I’ve started a new project working with watmildon. While we were working together on applying the USGS Sq___ name changes to OSM we noticed was that there were often features in OSM that were out of sync with official name changes that happened years ago.
That got us thinking about walking through the USGS GNIS data set to find places where names had changed and OSM could be updated. After all, there are many features in OSM that have gnis:feature_id (and similar) tags that can be directly matched back to the GNIS data set.
After kicking the idea around for a while, we recently started writing some code. I’ve been working on a matching engine in C# that matches records from GNIS to OSM by Feature ID. The code also looks for likely matches where the feature name, primary tags, and geometry are close to the information from GNIS. So far the results are pretty good, but we’re still working on improving the matching.
Meanwhile, watmildon did some large scale statistical analysis on a local PBF file to look at the scale and scope of the problem. The results were very interesting!
Of the 2.3 million features in GNIS, there are only 1 million corresponding features with GNIS IDs in OSM. Some portion of these are surely existing features that just don’t have the gnis:feature_id (or similar) tags.
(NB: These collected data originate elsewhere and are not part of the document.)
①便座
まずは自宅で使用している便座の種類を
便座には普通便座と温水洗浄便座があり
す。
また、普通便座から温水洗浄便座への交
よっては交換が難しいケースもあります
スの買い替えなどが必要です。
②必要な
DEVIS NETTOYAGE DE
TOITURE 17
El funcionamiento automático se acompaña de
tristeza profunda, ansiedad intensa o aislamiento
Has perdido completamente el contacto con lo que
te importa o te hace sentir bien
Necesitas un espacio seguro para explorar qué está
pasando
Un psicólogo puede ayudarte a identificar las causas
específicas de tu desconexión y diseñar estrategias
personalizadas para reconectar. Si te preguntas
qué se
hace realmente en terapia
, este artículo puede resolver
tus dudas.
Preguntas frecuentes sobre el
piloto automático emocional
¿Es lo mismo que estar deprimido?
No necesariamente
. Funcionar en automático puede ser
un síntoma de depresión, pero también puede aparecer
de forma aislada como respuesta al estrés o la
But given our manual review of results from the matching code, there are a lot of GNIS features that are not present in OSM at all.
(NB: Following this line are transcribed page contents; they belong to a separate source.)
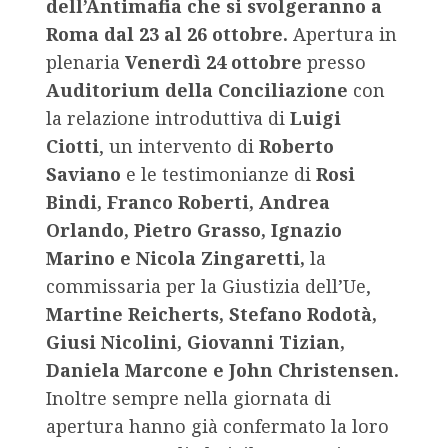
dell’Antimafia che si svolgeranno a
Roma dal 23 al 26 ottobre.
Apertura in
plenaria
Venerdì 24 ottobre
presso
Auditorium della Conciliazione
con
la relazione introduttiva di
Luigi
Ciotti
, un intervento di
Roberto
Saviano
e le testimonianze di
Rosi
Bindi, Franco Roberti, Andrea
Orlando, Pietro Grasso, Ignazio
Marino e Nicola Zingaretti,
la
commissaria per la Giustizia dell’Ue,
Martine Reicherts,
Stefano Rodotà,
Giusi Nicolini, Giovanni Tizian,
Daniela Marcone e John Christensen.
Inoltre sempre nella giornata di
apertura hanno già confermato la loro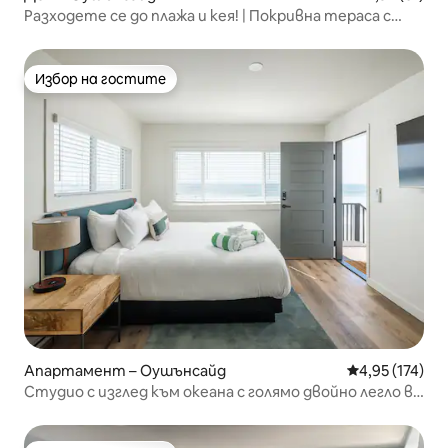
Разходете се до плажа и кея! | Покривна тераса с
изглед към океана
Избор на гостите
Избор на гостите
Апартамент – Оушънсайд
Средна оценка
4,95 (174)
Студио с изглед към океана с голямо двойно легло в
апартамент на първа линия (207)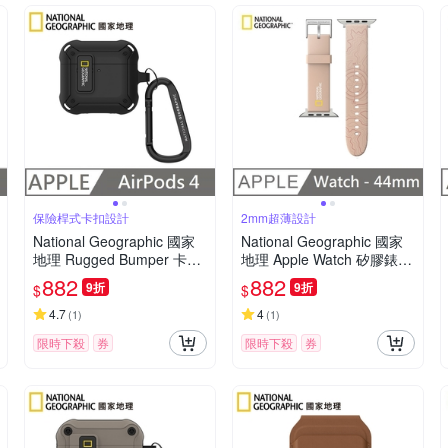
保險桿式卡扣設計
2mm超薄設計
National Geographic 國家
National Geographic 國家
地理 Rugged Bumper 卡扣
地理 Apple Watch 矽膠錶帶
式 耳機保護殼 適用 AirPods
44mm - 粉色
882
882
9折
9折
$
$
4 - 黑色
4.7
4
(
1
)
(
1
)
限時下殺
券
限時下殺
券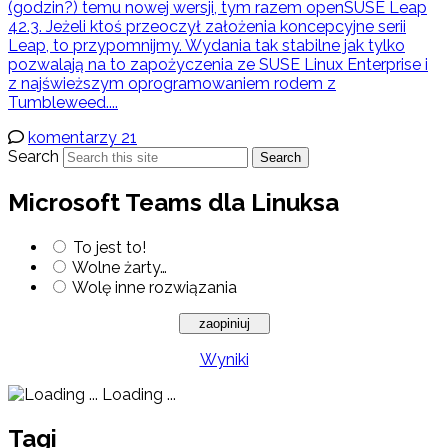
(godzin?) temu nowej wersji, tym razem openSUSE Leap
42.3. Jeżeli ktoś przeoczył założenia koncepcyjne serii
Leap, to przypomnijmy. Wydania tak stabilne jak tylko
pozwalają na to zapożyczenia ze SUSE Linux Enterprise i
z najświeższym oprogramowaniem rodem z
Tumbleweed....
komentarzy 21
Search
Search
Microsoft Teams dla Linuksa
To jest to!
Wolne żarty…
Wolę inne rozwiązania
Wyniki
Loading ...
Tagi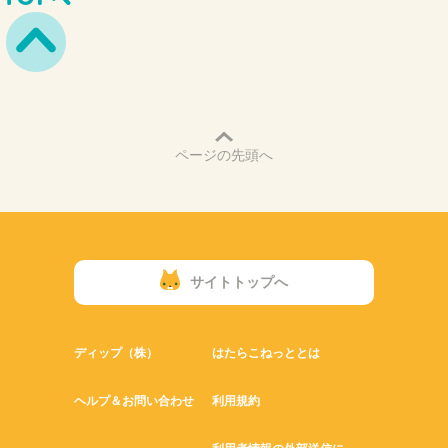
ページの先頭へ
サイトトップへ
ディップ（株）
はたらこねっととは
ヘルプ＆お問い合わせ
利用規約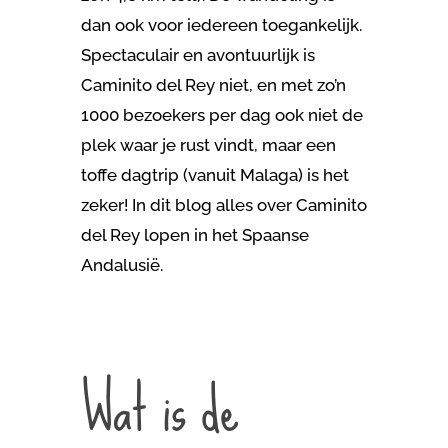
dan ook voor iedereen toegankelijk.
Spectaculair en avontuurlijk is
Caminito del Rey niet, en met zo’n
1000 bezoekers per dag ook niet de
plek waar je rust vindt, maar een
toffe dagtrip (vanuit Malaga) is het
zeker! In dit blog alles over Caminito
del Rey lopen in het Spaanse
Andalusië.
Wat is de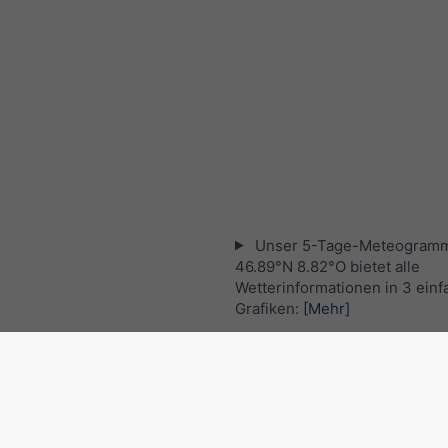
Unser 5-Tage-Meteogramm
46.89°N 8.82°O bietet alle
Wetterinformationen in 3 ein
Grafiken:
[Mehr]
Aktuelles Satellitenbild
That’s not too much of a surprise. Some of the most common types of missing features are Streams, Valleys, Lakes, Springs, and Ridges – all things that not widely mapped in the US.
GNIS recently archived the feature classes for civil names and man-made features. About half of the 1.3 million GNIS records that don’t have corresponding features in OSM are for those archived features. You might reasonably wonder whether it’s worth tagging the archived features in OSM. But that leaves about 600,000 current GNIS features that aren’t fully tagged in OSM. And a large portion of those are likely not mapped at all.
At this point, we’re still working on improving our tools, collecting, and analyzing the data. There do seem to be some opportunities for some automated tag cleanup, and if that makes sense we’ll follow community practices for anything like that.
But fixing the untagged/missing features is going to require manual review and there are too many features for us do that alone. We’ll have to keep working to find ways to enlist the rest of the community to help!